- **ページ抜粋**
%%

狛犬を訪ねて#39・須賀川市~郡山市:2021年2月28日、今回の東日本大震災の大きな余震の被害が不明で気にはなっていたのですがコロナの状況もあり逡巡しながら県境の村にやって来ました。数日前に村の知り合いに建物の周囲を見て貰った報告では、大きな被害は見られないとの知らせを受けていたのですが、確認するまでは油断が出来ません。

満月の輝く夜、恐る恐る家の電気にスイッチを入れてみました。一見して破損や落下は見られず安堵しました。大きな安堵のあと細部を検証すると食器棚から数個のガラス・カップや湯のみが落下して破損しているのが分かりましたが思ったより小さな被害です。後は懐中電灯で外回りを検査したところ、石灯籠が1個、上部が落下していました。

年末、凍結で破損した風呂のボイラーに水を通す為に井戸の電源を入れてみました。二つのボイラーからの水漏れも無く温水が出てきて、地震発生時からの心の重圧が一気に解放されて安堵しました。夜の高原の村は昼かと思うほどの月光が辺りを浮かび上がらせ夜空には星が眩しい程に輝いていました。2021.03.01

地震の被害が案じていたほどの事も無かったので、翌3月1日、人に出会う事のない神社なのでその内の幾つかを訪ねて参拝させてもらう事にしました。近頃暫く訪れていなかった福島県の狛犬を訪ねるべく北上することにします。今回は、須賀川市の東部・水郡線に沿って神社を辿る事にしました。

この道は芭蕉の奥の細道と交差する私には思い入れのある場所です。元禄二年(1689年)旧暦の4月29日、芭蕉と曽良は7日間滞在した須賀川を発って、乙字ケ滝を経て八流の滝を見ながら田村神社に詣でます。私も同じく田村神社を目指して北上する事にします。今回の神社巡りでは、結局お一人の境内を清掃していた氏子の方にお会いしただけでした。

%%

- **課題**
狛犬めぐりの紀行文から、「狛犬を訪ねて#39・須賀川市」を含む語句で始まり「って神社を辿る事にしました。」で終わる部分を、一字一句違えずに書き写すこと。 エントリはここでは何の役割も持たない。

- **データ抜粋**
%%

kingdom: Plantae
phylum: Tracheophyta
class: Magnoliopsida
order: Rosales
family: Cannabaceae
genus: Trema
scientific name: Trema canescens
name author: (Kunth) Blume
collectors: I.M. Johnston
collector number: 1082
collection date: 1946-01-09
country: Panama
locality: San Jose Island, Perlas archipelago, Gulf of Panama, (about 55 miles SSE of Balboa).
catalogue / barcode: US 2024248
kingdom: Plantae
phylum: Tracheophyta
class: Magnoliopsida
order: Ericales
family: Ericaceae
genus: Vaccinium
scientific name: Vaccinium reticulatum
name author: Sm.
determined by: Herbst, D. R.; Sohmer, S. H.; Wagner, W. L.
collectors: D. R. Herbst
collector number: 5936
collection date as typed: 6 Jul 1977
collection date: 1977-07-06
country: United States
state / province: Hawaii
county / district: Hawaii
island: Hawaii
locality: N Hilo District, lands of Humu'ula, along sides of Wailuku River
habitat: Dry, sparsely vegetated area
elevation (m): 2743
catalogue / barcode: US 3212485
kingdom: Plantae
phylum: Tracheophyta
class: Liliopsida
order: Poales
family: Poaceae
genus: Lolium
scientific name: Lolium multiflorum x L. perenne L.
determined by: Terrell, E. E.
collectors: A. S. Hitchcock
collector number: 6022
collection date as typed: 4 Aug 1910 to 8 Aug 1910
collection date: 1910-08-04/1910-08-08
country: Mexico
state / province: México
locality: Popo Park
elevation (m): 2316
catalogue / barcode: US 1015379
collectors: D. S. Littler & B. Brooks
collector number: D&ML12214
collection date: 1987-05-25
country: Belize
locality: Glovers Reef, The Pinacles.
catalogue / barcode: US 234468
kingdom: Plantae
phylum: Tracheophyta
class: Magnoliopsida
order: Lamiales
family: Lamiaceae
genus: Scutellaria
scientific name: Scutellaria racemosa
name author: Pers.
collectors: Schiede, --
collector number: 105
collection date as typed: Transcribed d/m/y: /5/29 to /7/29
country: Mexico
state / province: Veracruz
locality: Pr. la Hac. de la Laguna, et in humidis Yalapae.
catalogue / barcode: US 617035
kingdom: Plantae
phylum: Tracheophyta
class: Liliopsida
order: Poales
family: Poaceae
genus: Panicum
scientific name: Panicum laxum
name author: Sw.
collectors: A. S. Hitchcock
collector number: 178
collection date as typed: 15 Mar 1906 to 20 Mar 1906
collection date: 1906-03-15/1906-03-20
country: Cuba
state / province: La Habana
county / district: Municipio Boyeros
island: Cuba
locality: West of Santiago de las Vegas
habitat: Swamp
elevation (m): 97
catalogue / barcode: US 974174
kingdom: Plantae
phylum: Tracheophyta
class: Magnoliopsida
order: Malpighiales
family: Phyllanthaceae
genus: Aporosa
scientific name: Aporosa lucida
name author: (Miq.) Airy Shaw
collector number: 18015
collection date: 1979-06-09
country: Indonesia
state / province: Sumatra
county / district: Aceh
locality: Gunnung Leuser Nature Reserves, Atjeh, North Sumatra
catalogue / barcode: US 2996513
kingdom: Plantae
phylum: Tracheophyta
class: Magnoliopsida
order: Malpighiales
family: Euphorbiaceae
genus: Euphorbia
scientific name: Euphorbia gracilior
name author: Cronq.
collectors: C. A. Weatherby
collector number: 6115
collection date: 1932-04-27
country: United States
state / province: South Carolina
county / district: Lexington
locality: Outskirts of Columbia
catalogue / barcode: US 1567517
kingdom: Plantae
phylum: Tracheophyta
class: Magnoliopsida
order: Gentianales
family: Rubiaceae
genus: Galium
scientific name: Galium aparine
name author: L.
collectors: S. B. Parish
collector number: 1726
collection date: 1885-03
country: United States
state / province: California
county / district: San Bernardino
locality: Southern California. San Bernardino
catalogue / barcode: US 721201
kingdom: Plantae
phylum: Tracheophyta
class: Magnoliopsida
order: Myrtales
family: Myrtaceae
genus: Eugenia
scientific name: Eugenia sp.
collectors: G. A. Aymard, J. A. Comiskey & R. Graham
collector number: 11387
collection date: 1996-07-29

%%

- **解答**
狛犬を訪ねて#39・須賀川市~郡山市:2021年2月28日、今回の東日本大震災の大きな余震の被害が不明で気にはなっていたのですがコロナの状況もあり逡巡しながら県境の村にやって来ました。数日前に村の知り合いに建物の周囲を見て貰った報告では、大きな被害は見られないとの知らせを受けていたのですが、確認するまでは油断が出来ません。

満月の輝く夜、恐る恐る家の電気にスイッチを入れてみました。一見して破損や落下は見られず安堵しました。大きな安堵のあと細部を検証すると食器棚から数個のガラス・カップや湯のみが落下して破損しているのが分かりましたが思ったより小さな被害です。後は懐中電灯で外回りを検査したところ、石灯籠が1個、上部が落下していました。

年末、凍結で破損した風呂のボイラーに水を通す為に井戸の電源を入れてみました。二つのボイラーからの水漏れも無く温水が出てきて、地震発生時からの心の重圧が一気に解放されて安堵しました。夜の高原の村は昼かと思うほどの月光が辺りを浮かび上がらせ夜空には星が眩しい程に輝いていました。2021.03.01

地震の被害が案じていたほどの事も無かったので、翌3月1日、人に出会う事のない神社なのでその内の幾つかを訪ねて参拝させてもらう事にしました。近頃暫く訪れていなかった福島県の狛犬を訪ねるべく北上することにします。今回は、須賀川市の東部・水郡線に沿って神社を辿る事にしました。